Sure, people do speak informally on a daily basis, but in my humble opinion, written text needs to be held to a higher standard, and people who design posted signs that will be read by thousands should be held accountable for their language usage.

And that's my pet peeve for the week.

Saturday, July 10, 2010

Between you and ...

Quick. How did you finish the phrase? Did you say "between you and me" or "between you and I"?

What's the problem? The English language, unlike, say, Latin, is not concerned with case (giving a noun a different ending depending on how it is used in a sentence). However, pronouns DO change depending on how they are used. For example, we say, "I have the ball," but "Give the ball to me." Only little children might say "Me have the ball."

When we get to today's pet peeve, people get nervous and use a hyper-correct form ("I" sounds more formal, doesn't it?)

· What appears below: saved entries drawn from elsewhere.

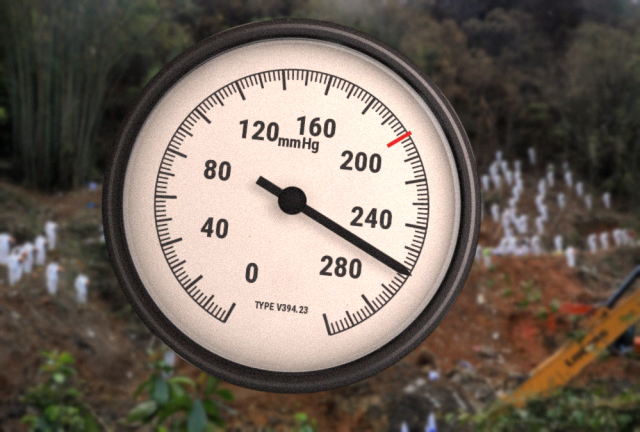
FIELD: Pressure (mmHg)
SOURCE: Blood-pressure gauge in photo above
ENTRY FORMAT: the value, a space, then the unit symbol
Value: 260 mmHg
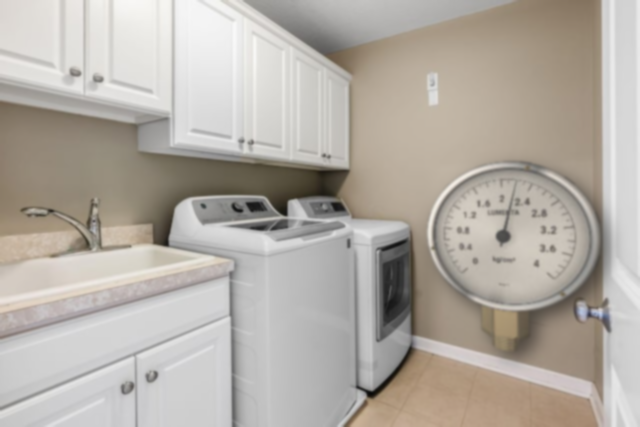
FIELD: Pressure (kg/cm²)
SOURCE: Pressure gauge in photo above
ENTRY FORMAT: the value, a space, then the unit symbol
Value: 2.2 kg/cm²
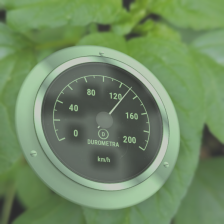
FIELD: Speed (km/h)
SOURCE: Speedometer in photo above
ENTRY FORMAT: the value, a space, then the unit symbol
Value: 130 km/h
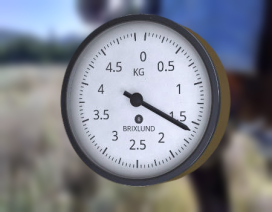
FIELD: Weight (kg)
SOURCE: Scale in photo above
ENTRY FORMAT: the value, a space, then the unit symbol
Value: 1.6 kg
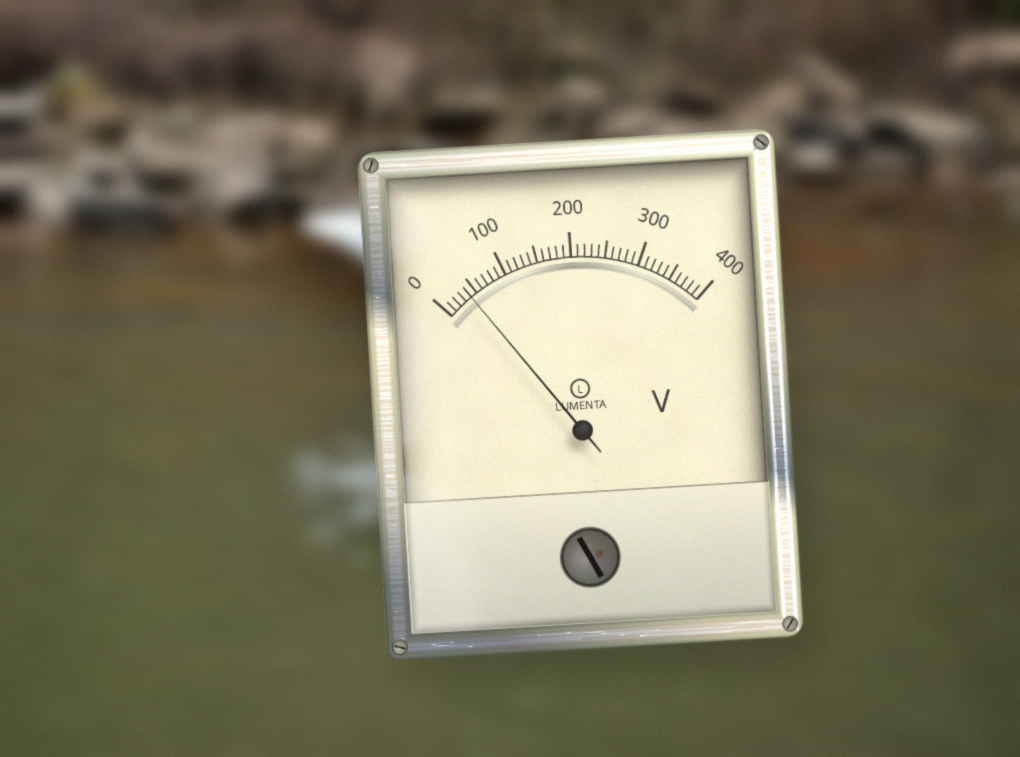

The word "between" is a preposition. In languages that rely on endings to convey the relationship between words, nouns connected to a preposition take the objective form. Nouns in English don't change because English is a word-order language. However, pronouns break that rule. Any time a pronoun is part of a prepositional phrase, it needs to take the objective case. (Subject forms: I, you, he, she, it, we, they. Objective forms: we, you, him, her, it, us, them.)

Examples of pronouns following a preposition: Repeat after me. Charlie ate lunch with Josh and him. The ball flew over them.

If you said "between you and me," you were correct. That's music to my ears!

Friday, July 9, 2010

Welcome to Grammar Mom

Grammar Mom is a site for me to vent about issues of grammar and usage that drive me crazy as a mom and as a teacher, as a reader and a writer, as a person who thinks about words.

I hope this site will also be a place for people to go who aren't sure about a language problem, about word choice, about the niceties of style.

What are my credentials? I teach high school English. I have taught college-level writing courses. I attended parochial school long ago when grammar was king. I read voraciously and omnivorously.

Come in to my world. Read about my pet peeves. Ask questions, if you like. Learn about language. Love language.